Bernard Ollivier : Longue marche (Vers Samarcande)
27/01/2014
Bernard Ollivier est un journaliste et écrivain né en 1938 dans la Manche. Après une carrière de journaliste politique et économique, à la retraite et veuf, il décide de se consacrer à l'écriture et de marcher jusqu'à Saint Jacques de Compostelle avant d’entreprendre une longue marche sur la Route de la Soie. Comme écrivain, il publie des nouvelles dont un recueil sur les sans domicile fixe, des romans policiers, mais aussi des récits de ses voyages. Le succès de ses ouvrages lui permet de fonder plus tard l'association Seuil pour la réinsertion par la marche des jeunes en difficulté.
Longue Marche est un récit en trois volumes, relatant son voyage de 12 000 kilomètres à pied sur la Route de la Soie, d’Istanbul à Xian en Chine. Le premier tome était consacré au trajet effectué entre Istanbul en Turquie, jusqu’à la frontière avec l’Iran. Le second paru en 2001, se poursuit de l’Iran jusqu’à Samarcande en Ouzbékistan, en passant par le Turkménistan, c’est-à-dire sur près de 2100 kilomètres.
Comme prévu par l’écrivain à la fin de son premier parcours, ce second voyage reprend la route à l’endroit même où il l’avait abandonnée l’an passé, terrassé par la dysenterie. Si le ton du premier bouquin m’avait semblé révéler un certain désespoir moral de l’auteur (récemment veuf et à la retraite), ici Bernard Ollivier a retrouvé une écriture enjouée et il s’embarque dans l’aventure avec des précautions (un GPS) ou des résolutions tirées de son expérience précédente qu’il aura bien du mal à tenir néanmoins, comme faire des étapes plus courtes mais qui au fil de la marche pourront parfois atteindre 50 kilomètres ! N’oubliez pas qu’il ne s’agit pas d’une randonnée dans le bocage normand, mais d’un périple sous le soleil, avec la traversée de deux déserts et des températures tournant entre trente et cinquante degrés selon les endroits.
Bientôt il devra se fabriquer une petite carriole pour se faciliter le transport de son sac à dos mais surtout de ses provisions d’eau, buvant parfois dix ou quinze litres par jour « sans aller pisser ». Il lui faudra mater ses peurs à l’entrée des déserts, « peuplés de petits animaux aussi sympathiques à fréquenter que cobras, scorpions et tarentules ».
Mais le voyage est surtout fait de rencontres. De sympathiques, quand dans chaque village tout le monde veut l’inviter à boire le thé ou loger pour la nuit, en échange du récit de ses aventures, de désagréables quand on cherche à le voler ou l’escroquer. Ou de carrément risquées quand il doit se colleter (trop souvent) avec policiers ou douaniers abusant de leur petit pouvoir pour lui pourrir la vie avec des contrôles sans fin dans le but de lui soutirer des bakchichs. Bernard Ollivier n’est pas du genre à pleurer sur son sort, les accueils chaleureux sont une fête, les désagréments une simple péripétie lissée par le récit.

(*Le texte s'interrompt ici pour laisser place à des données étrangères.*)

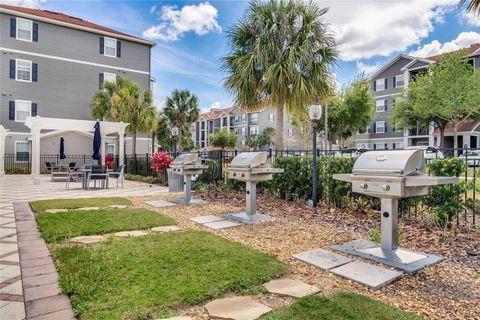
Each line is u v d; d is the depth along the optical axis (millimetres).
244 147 40281
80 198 7387
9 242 3646
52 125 12773
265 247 3562
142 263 2857
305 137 22281
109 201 6824
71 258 2969
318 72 7586
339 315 1979
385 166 3000
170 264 2840
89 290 2273
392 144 29750
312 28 7688
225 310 2080
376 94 31125
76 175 12484
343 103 19547
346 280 2645
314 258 3133
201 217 5230
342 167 5641
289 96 7797
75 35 20578
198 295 2248
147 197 7738
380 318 1949
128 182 12844
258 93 8164
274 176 7070
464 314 2092
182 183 8656
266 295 2328
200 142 52906
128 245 3424
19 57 18672
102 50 21609
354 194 5492
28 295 2271
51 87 19734
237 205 6438
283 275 2713
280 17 7695
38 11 20750
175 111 24734
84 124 13695
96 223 4492
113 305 2088
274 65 7422
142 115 16797
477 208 4699
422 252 3328
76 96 20609
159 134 25531
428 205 4504
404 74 27938
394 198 3133
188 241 3602
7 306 2109
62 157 16828
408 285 2566
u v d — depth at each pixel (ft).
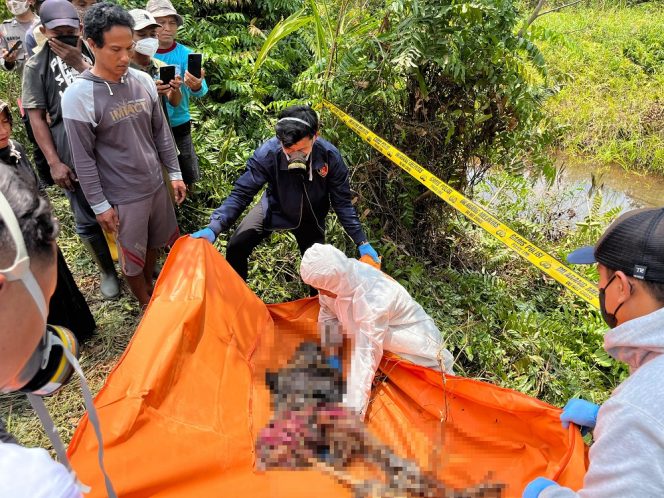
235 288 9.88
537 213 17.33
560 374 10.77
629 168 24.20
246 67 19.81
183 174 13.87
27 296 2.57
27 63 9.91
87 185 9.46
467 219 15.66
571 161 24.48
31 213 2.63
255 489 7.18
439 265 14.38
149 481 6.25
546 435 7.79
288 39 22.97
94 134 9.36
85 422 6.15
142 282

L’écrivain voyageur, ou plutôt l’inverse pour être exact, ne s’appesantit pas sur les précisions historiques, il en donne juste assez pour nous éclairer mais ne noie pas le lecteur sous les références culturelles, Bernard Ollivier n’est pas Patrick Leigh Fermor. Par contre il détaille la vie quotidienne des habitants des pays traversés, les boîtes aux lettres grises à Tabriz en Iran destinées aux courriers de dénonciations à la police, l’opium et l’héroïne, les femmes et le tchador dans la république des mollahs…
Bientôt le marcheur approche de Samarcande – qui n’a jamais rêvé à l’évocation de ce nom ? – il avoue être fatigué (il aura perdu douze kilos) mais surtout par la solitude, quatre mois sans avoir pu discuter réellement avec des gens parlant sa propre langue, du coup il « marche comme un fou, pressé de finir. » Pressé d’en terminer mais envisageant déjà son dernier voyage qui devrait aussi être le plus difficile, pour rallier la Chine. A suivre…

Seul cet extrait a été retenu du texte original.